Tra clericali e mangiapreti, conciliatore infaticabile il mite, fermo Luigi Nazari di Calabiana arcivescovo di Milano. Il quale poteva rilasciare solo "assicurazione dalla sua bocca" al prevosto don Michele Mongeri, che però tutto registrò in un diario, dopo essere andato a chiedergli un permesso. Cos’era impensabile nel sacro recinto del Duomo, ma non in quello più liberale di San Marco? Introdurre Verdi, genio, ma un po’ ateo. Deciso oltretutto a pretendere la presenza della Stolz, soprano, e della Waldmann, mezzosoprano, e di un coro promiscuo partecipato straordinariamente da donne. Che sconvenienza farle esibire! Invisibili dovevano rimanere in chiesa, come sirene celestiali. Mongeri se la cava, con le cautele necessarie affinché "le coriste siano umilmente esposte". Rinuncia a mettere tutti dietro l’altare, e accontenta il Maestro. Il quale chiede di erigere sotto la cupola due gradinate, collaborando, lui, a rendere compatibili il testo romano con la messa in rito ambrosiano.

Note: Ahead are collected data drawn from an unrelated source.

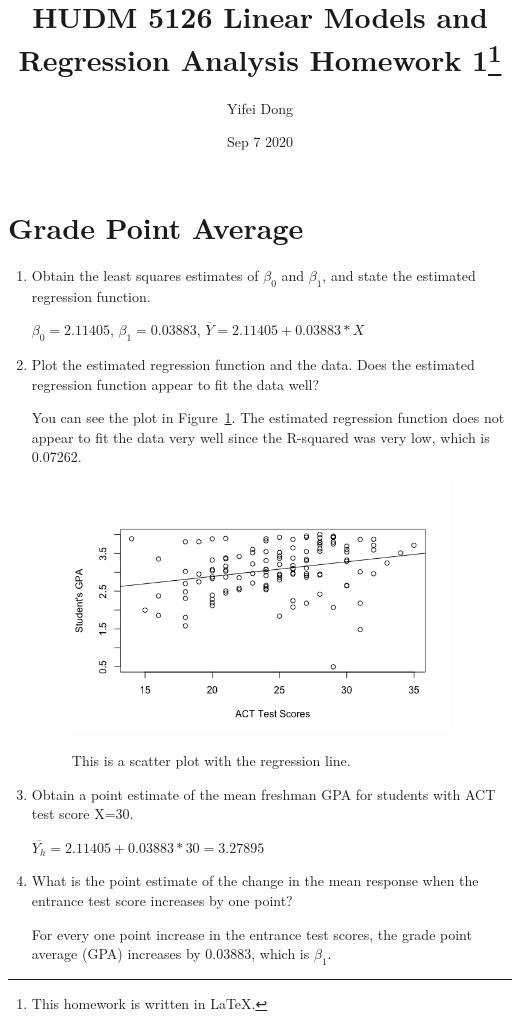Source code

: \documentclass{article}
\title{HUDM 5126 Linear Models and Regression Analysis Homework 1\footnote{This homework is written in \LaTeX.}}
\author{Yifei Dong}
\date{Sep 7 2020}
\begin{document}
\maketitle
\section{Grade Point Average}
\begin{enumerate}[label=(\alph*)]
\item Obtain the least squares estimates of $\beta_{0}$ and $\beta_{1}$, and state the estimated regression function.

$\beta_{0}=2.11405$, $\beta_{1}=0.03883$, $\overline{Y}=2.11405+0.03883*X$

\item Plot the estimated regression function and the data. Does the estimated regression function appear to fit the data well?

You can see the plot in Figure~\ref{fig:plot1}. The estimated regression function does not appear to fit the data very well since the R-squared was very low, which is 0.07262.

\begin{figure}[htbp]
\begin{center}
\caption{This is a scatter plot with the regression line.}
\includegraphics[width=100mm]{scatterplot.png}
\label{fig:plot1}
\end{center}
\end{figure}

\item Obtain a point estimate of the mean freshman GPA for students with ACT test score X=30.

$\overline{Y_{h}}=2.11405+0.03883*30=3.27895$

\item What is the point estimate of the change in the mean response when the entrance test score increases by one point?

For every one point increase in the entrance test scores, the grade point average (GPA) increases by 0.03883, which is $\beta_{1}$.

\end{enumerate}
\end{document}
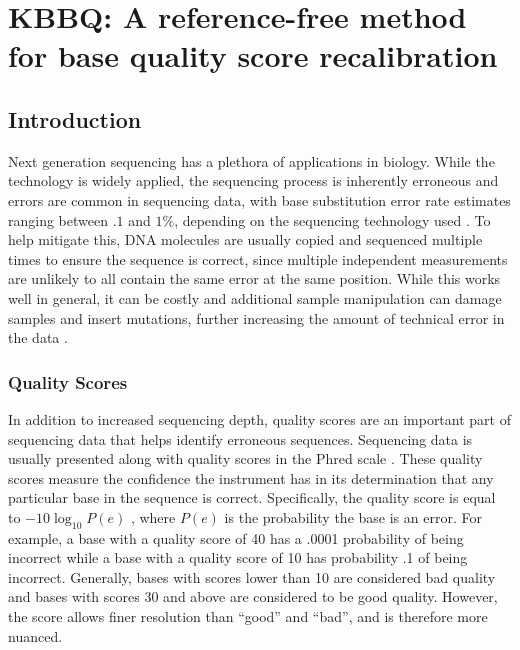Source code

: \chapter{KBBQ: A reference-free method for base quality score recalibration}
\label{ch:kbbq}
\section{Introduction}

Next generation sequencing has a plethora of applications in biology. %
While the technology is widely applied, the sequencing process is inherently erroneous and errors are common in sequencing data, with base substitution error rate estimates ranging between $.1$ and $1\%$, depending on the sequencing technology used \parencite{fox_accuracy_2014}.
To help mitigate this, DNA molecules are usually copied and sequenced multiple times to ensure the sequence is correct, since multiple independent measurements are unlikely to all contain the same error at the same position. While this works well in general, it can be costly and additional sample manipulation can damage samples and insert mutations, further increasing the amount of technical error in the data \parencite{schirmer_insight_2015, ma_analysis_2019}.

\subsection{Quality Scores}

In addition to increased sequencing depth, quality scores are an important part of sequencing data that helps identify erroneous sequences. Sequencing data is usually presented along with quality scores in the Phred scale \parencite{ewing_base-calling_1998, ewing_base-calling_1998-1}.
These quality scores measure the confidence the instrument has in its determination that any particular base in the sequence is correct.
Specifically, the quality score is equal to $-10\log_{10}P(e)$ \parencite{ewing_base-calling_1998,ewing_base-calling_1998-1}, where $P(e)$ is the probability the base is an error.
For example, a base with a quality score of 40 has a .0001 probability of being incorrect while a base with a quality score of 10 has probability .1 of being incorrect. Generally, bases with scores lower than 10 are considered bad quality and bases with scores 30 and above are considered to be good quality. However, the score allows finer resolution than ``good'' and ``bad'', and is therefore more nuanced.

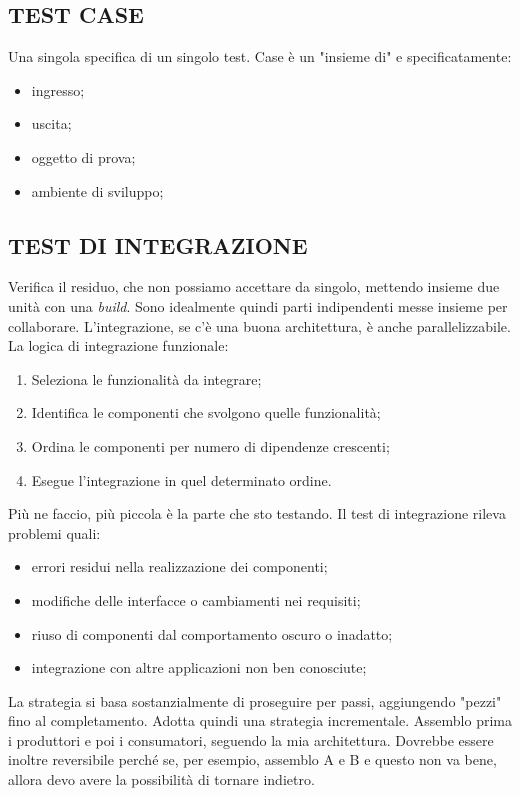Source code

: 		
		\subsection{TEST CASE}		\label{testcase}
		Una singola specifica di un singolo test. Case è un "insieme di" e specificatamente:
		\begin{itemize}
			\item ingresso;
			\item uscita;
			\item oggetto di prova;
			\item ambiente di sviluppo;
		\end{itemize}
	
		
		\subsection{TEST DI INTEGRAZIONE}	 \label{testintegrazione}
		Verifica il residuo, che non possiamo accettare da singolo, mettendo insieme due unità con una \textit{build}. Sono idealmente quindi parti indipendenti messe insieme per collaborare. L'integrazione, se c'è una buona architettura, è anche parallelizzabile. \\
		La logica di integrazione funzionale:
		\begin{enumerate}
			\item Seleziona le funzionalità da integrare;
			\item Identifica le componenti che svolgono quelle funzionalità;
			\item Ordina le componenti per numero di dipendenze crescenti;
			\item Esegue l'integrazione in quel determinato ordine.
		\end{enumerate}
		Più ne faccio, più piccola è la parte che sto testando. Il test di integrazione rileva problemi quali:
		\begin{itemize}
			\item errori residui nella realizzazione dei componenti;
			\item modifiche delle interfacce o cambiamenti nei requisiti;
			\item riuso di componenti dal comportamento oscuro o inadatto;
			\item integrazione con altre applicazioni non ben conosciute;
		\end{itemize}
		La strategia si basa sostanzialmente di proseguire per passi, aggiungendo "pezzi" fino al completamento. Adotta quindi una strategia incrementale. Assemblo prima i produttori e poi i consumatori, seguendo la mia architettura. Dovrebbe essere inoltre reversibile perché se, per esempio, assemblo A e B e questo non va bene, allora devo avere la possibilità di tornare indietro.
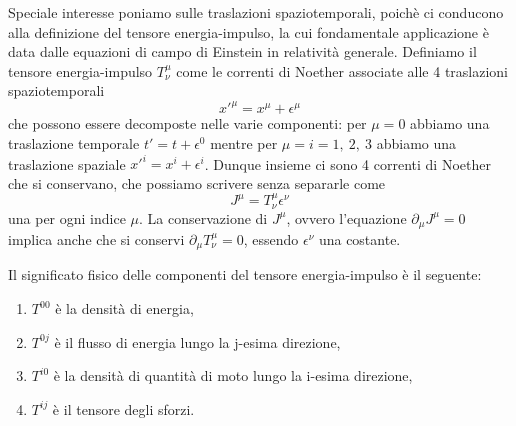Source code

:     Speciale interesse poniamo sulle traslazioni spaziotemporali, poichè ci conducono alla definizione del tensore energia-impulso, la cui fondamentale applicazione è data dalle equazioni di campo di Einstein in relatività generale. 
    Definiamo il tensore energia-impulso $T^\mu_\nu$ come le correnti di Noether associate alle 4 traslazioni spaziotemporali
    \begin{equation*}
        x'^\mu = x^\mu + \epsilon^\mu
    \end{equation*}
    che possono essere decomposte nelle varie componenti: per $\mu=0$ abbiamo una traslazione temporale $t' = t + \epsilon^0$ mentre per $\mu=i=1,~2,~3$ abbiamo una traslazione spaziale $x'^i = x^i + \epsilon^i$. Dunque insieme ci sono 4 correnti di Noether che si conservano, che possiamo scrivere senza separarle come 
    \begin{equation} \label{tensenimp}
        J^\mu = T^\mu_\nu \epsilon^\nu
    \end{equation}
    una per ogni indice $\mu$. La conservazione di $J^\mu$, ovvero l'equazione $\partial_\mu J^\mu = 0 $ implica anche che si conservi $\partial_\mu T^\mu_\nu = 0$, essendo $\epsilon^\nu$ una costante.

    Il significato fisico delle componenti del tensore energia-impulso è il seguente: 
    \begin{enumerate}
        \item $T^{00}$ è la densità di energia,
        \item $T^{0j}$ è il flusso di energia lungo la j-esima direzione,
        \item $T^{i0}$ è la densità di quantità di moto lungo la i-esima direzione,
        \item $T^{ij}$ è il tensore degli sforzi.
    \end{enumerate}

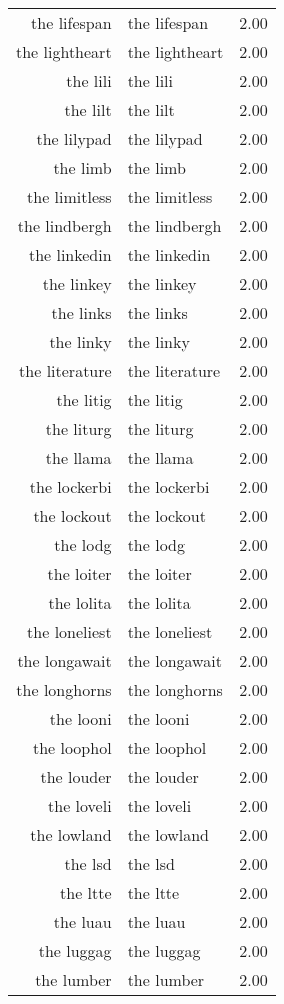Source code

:\begin{table}[ht]
\begin{tabular}{rlr}
  the lifespan & the lifespan & 2.00 \\ 
  the lightheart & the lightheart & 2.00 \\ 
  the lili & the lili & 2.00 \\ 
  the lilt & the lilt & 2.00 \\ 
  the lilypad & the lilypad & 2.00 \\ 
  the limb & the limb & 2.00 \\ 
  the limitless & the limitless & 2.00 \\ 
  the lindbergh & the lindbergh & 2.00 \\ 
  the linkedin & the linkedin & 2.00 \\ 
  the linkey & the linkey & 2.00 \\ 
  the links & the links & 2.00 \\ 
  the linky & the linky & 2.00 \\ 
  the literature & the literature & 2.00 \\ 
  the litig & the litig & 2.00 \\ 
  the liturg & the liturg & 2.00 \\ 
  the llama & the llama & 2.00 \\ 
  the lockerbi & the lockerbi & 2.00 \\ 
  the lockout & the lockout & 2.00 \\ 
  the lodg & the lodg & 2.00 \\ 
  the loiter & the loiter & 2.00 \\ 
  the lolita & the lolita & 2.00 \\ 
  the loneliest & the loneliest & 2.00 \\ 
  the longawait & the longawait & 2.00 \\ 
  the longhorns & the longhorns & 2.00 \\ 
  the looni & the looni & 2.00 \\ 
  the loophol & the loophol & 2.00 \\ 
  the louder & the louder & 2.00 \\ 
  the loveli & the loveli & 2.00 \\ 
  the lowland & the lowland & 2.00 \\ 
  the lsd & the lsd & 2.00 \\ 
  the ltte & the ltte & 2.00 \\ 
  the luau & the luau & 2.00 \\ 
  the luggag & the luggag & 2.00 \\ 
  the lumber & the lumber & 2.00 \\ 

\end{tabular}
\end{table}
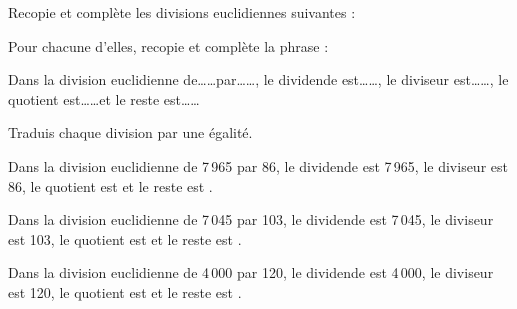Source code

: \begin{myenumerate}
\item Recopie et complète les divisions euclidiennes suivantes :
\\\hfill
{}\hfill
{}
\item Pour chacune d'elles, recopie et complète la phrase :
\par
\begin{cursive}
Dans la division euclidienne de\ldots\ldots par\ldots\ldots, le
dividende est\ldots\ldots, le diviseur est\ldots\ldots, le quotient
est\ldots\ldots et le reste est\ldots\ldots
\end{cursive}
\item Traduis chaque division par une égalité.
\end{myenumerate}
\begin{myenumerate}
  \item\subitem{}\par
{}\hfill{}\hfill{}
\item \subitem{}\par
\begin{cursive}
Dans la division euclidienne de 7\,965 par 86, le
dividende est 7\,965, le diviseur est 86, le quotient
est  et le reste est .
\end{cursive}
\par
\begin{cursive}
Dans la division euclidienne de 7\,045 par 103, le
dividende est 7\,045, le diviseur est 103, le quotient
est  et le reste est .
\end{cursive}
\par
\begin{cursive}
Dans la division euclidienne de 4\,000 par 120, le
dividende est 4\,000, le diviseur est 120, le quotient
est  et le reste est .
\end{cursive}
\item \subitem{}\par
{}\hfill{}\hfill{}
\end{myenumerate}
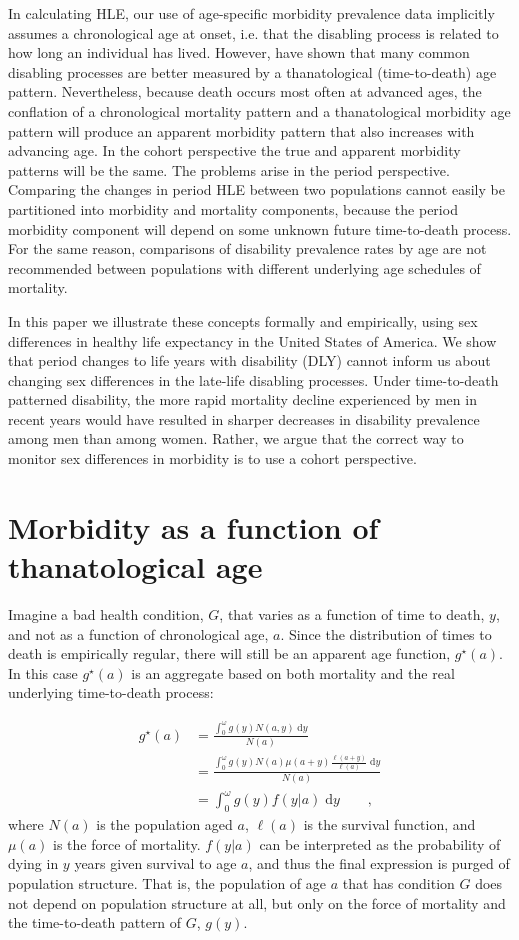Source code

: \documentclass[11pt,oneside,a4paper]{article} %
\newcommand{\dd}{\; \mathrm{d}}
\newcommand{\tc}{\quad\quad\text{,}}
\begin{document}
In calculating HLE, our use of age-specific morbidity prevalence data implicitly assumes a chronological age at onset, i.e. that the disabling process is related to how long an individual has lived. However, \citet{Riffe2015} have shown that many common disabling processes are better measured by a thanatological (time-to-death) age pattern. Nevertheless, because death occurs most often at advanced ages, the conflation of a chronological mortality pattern and a thanatological morbidity age pattern will produce an apparent morbidity pattern that also increases with advancing age. In the cohort perspective the true and apparent morbidity patterns will be the same. The problems arise in the period perspective. Comparing the changes in period HLE between two populations cannot easily be partitioned into morbidity and mortality components, because the period morbidity component will depend on some unknown future time-to-death process. For the same reason, comparisons of disability prevalence rates by age are not recommended between populations with different underlying age schedules of mortality.

In this paper we illustrate these concepts formally and empirically, using sex differences in healthy life expectancy in the United States of America. We show that period changes to life years with disability (DLY) cannot inform us about changing sex differences in the late-life disabling processes. Under time-to-death patterned disability, the more rapid mortality decline experienced by men in recent years would have resulted in sharper decreases in disability prevalence among men than among women. Rather, we argue that the correct way to monitor sex differences in morbidity is to use a cohort perspective.


\section{Morbidity as a function of thanatological age}
 
Imagine a bad health condition, $G$, that varies as a function of time to death,
$y$, and not as a function of chronological age, $a$. Since the distribution of
times to death is empirically regular, there will still be an apparent age
function, $g^\star(a)$.
In this case $g^\star(a)$ is an aggregate based on both mortality and the real underlying time-to-death process:
 
\begin{align}
g^\star(a) &= \frac{\int _0^\omega g(y) N(a,y) \dd y}{N(a)} \\
      &= \frac{\int _0^\omega g(y) N(a)
      \mu(a+y)\frac{\ell(a+y)}{\ell(a)}\dd y}{N(a)}\\
      &= \int _0^\omega g(y) f(y|a)\dd y \tc
\end{align}
where $N(a)$ is the population aged $a$, $\ell(a)$ is the survival function, and
$\mu(a)$ is the force of mortality. $f(y|a)$ can be interpreted as the
probability of dying in $y$ years given survival to age $a$, and thus the final
expression is purged of population structure. That is, the population of age $a$
that has condition $G$ does not depend on population structure at all, but only
on the force of mortality and the time-to-death pattern of $G$, $g(y)$. 
\end{document}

"Tacito assenso", soprattutto, è dato dall’arcivescovo a far officiare la celebrazione dal rivoluzionario monsignor Giuseppe Maria Calvi, partigiano di Garibaldi, soprannominato "prete cantante" per aver eroicamente intonato in Duomo il Te Deum per la Festa dello Statuto nel 1862. Grandioso il successo del Requiem. Grandiosa, trasversale agli orientamenti ideologici, la manifestazione popolare di riconoscenza agli illustri padri Verdi e Manzoni, che mettono ecumenicamente tutti d’accordo: "La musica offerta in chiesa – conclude Marni – a differenza dei teatri e delle residenze gentilizie, raggiunge un pubblico potenzialmente sterminato. E non era solo decoro del rito, ma anche gesto di carità".